Colin Farmery, who led the project on behalf of the club, said: ‘While we all believed it would be a success at Pompey, the way the project developed outstripped everyone’s expectations.

‘Tifosy approached us in December with their idea and Mark Catlin gave it over to me to see if we could make it work. We were the guinea pigs.

‘Ultimately the way the project worked fitted the model in the sense of a big spike in the beginning, followed by a plateau and a big spike at the end.

‘What we managed to do was keep the campaign on little spikes throughout, then five days before the start of the season the club sent mail out with a letter from Andy Awford thanking fans for their support and reminding them to donate to Tifosy.

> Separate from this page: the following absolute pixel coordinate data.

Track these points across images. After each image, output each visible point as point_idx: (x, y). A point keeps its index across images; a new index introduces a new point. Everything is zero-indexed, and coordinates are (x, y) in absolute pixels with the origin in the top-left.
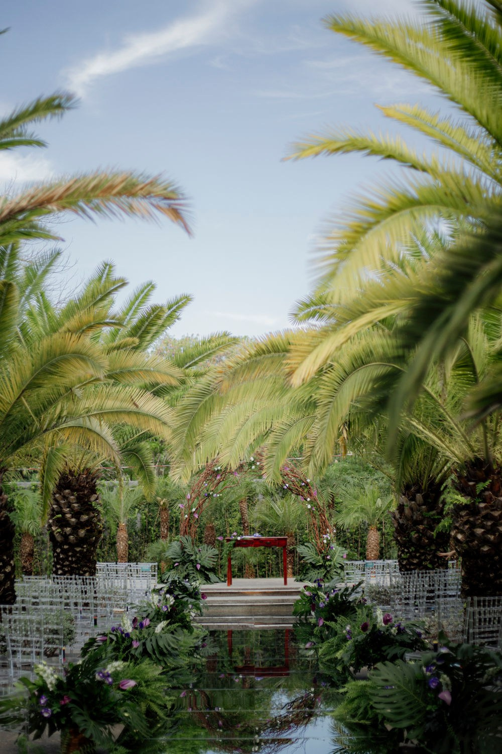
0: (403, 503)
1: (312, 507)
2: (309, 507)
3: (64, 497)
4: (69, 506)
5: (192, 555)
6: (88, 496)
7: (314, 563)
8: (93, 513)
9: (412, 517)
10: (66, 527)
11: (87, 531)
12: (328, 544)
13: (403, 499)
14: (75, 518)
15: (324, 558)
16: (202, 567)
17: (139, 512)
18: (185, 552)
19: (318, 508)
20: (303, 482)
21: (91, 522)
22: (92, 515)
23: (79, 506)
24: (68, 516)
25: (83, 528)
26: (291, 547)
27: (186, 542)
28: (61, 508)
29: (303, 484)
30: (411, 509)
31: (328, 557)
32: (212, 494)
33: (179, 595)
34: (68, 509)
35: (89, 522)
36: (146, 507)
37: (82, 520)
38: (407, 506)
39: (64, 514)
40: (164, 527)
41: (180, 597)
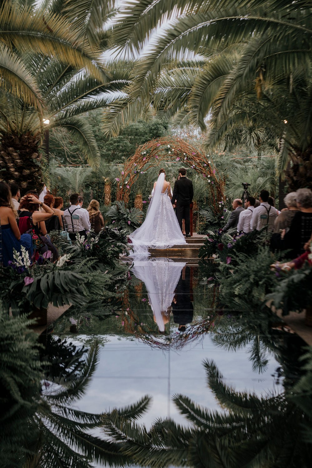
0: (297, 163)
1: (211, 182)
2: (209, 181)
3: (9, 154)
4: (13, 162)
5: (125, 214)
6: (31, 154)
7: (211, 221)
8: (35, 169)
9: (306, 174)
10: (10, 179)
11: (29, 183)
12: (222, 208)
13: (299, 160)
14: (18, 172)
15: (218, 218)
16: (132, 223)
17: (92, 189)
18: (120, 212)
19: (216, 183)
20: (205, 163)
21: (33, 176)
22: (33, 170)
23: (21, 162)
24: (12, 170)
25: (25, 181)
26: (195, 212)
27: (120, 205)
28: (6, 163)
29: (205, 165)
30: (305, 167)
31: (222, 218)
32: (140, 172)
33: (110, 240)
34: (12, 164)
35: (31, 176)
36: (96, 186)
37: (24, 174)
38: (302, 165)
39: (8, 168)
40: (107, 197)
41: (110, 241)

‘From the Tuesday through to the Saturday, when the campaign was due to close, we didn’t need to do any work – it ran itself!’

A staggering £52,000 was raised in what proved to be the final three days of the project, £24,000 coming on the Friday alone.

The final surge saw £11,000 collected in the last five hours and even after the target was reached an extra £7,500 was taken by the end of Saturday.

With Tifosy allowing another week for the project to wind down, by August 15 the final total was £270,000.

Ahmadieh added: ‘From a marketing perspective, Andy (Awford) and Twitter were extremely important.

‘Twitter was a daily engagement with the fans, we wanted to make sure we kept reminding everyone that this campaign exists.

‘Andy was a uniting character for Portsmouth fans and that helped a lot, we didn’t want anyone pulling them left and right.

‘The club were also very proactive and helped us come up with ideas.

‘Two months is a long time and at some point they suggested auctioning spot prizes and vintage items.

‘It was a fantastic success.’

And there is a training ground to show for it.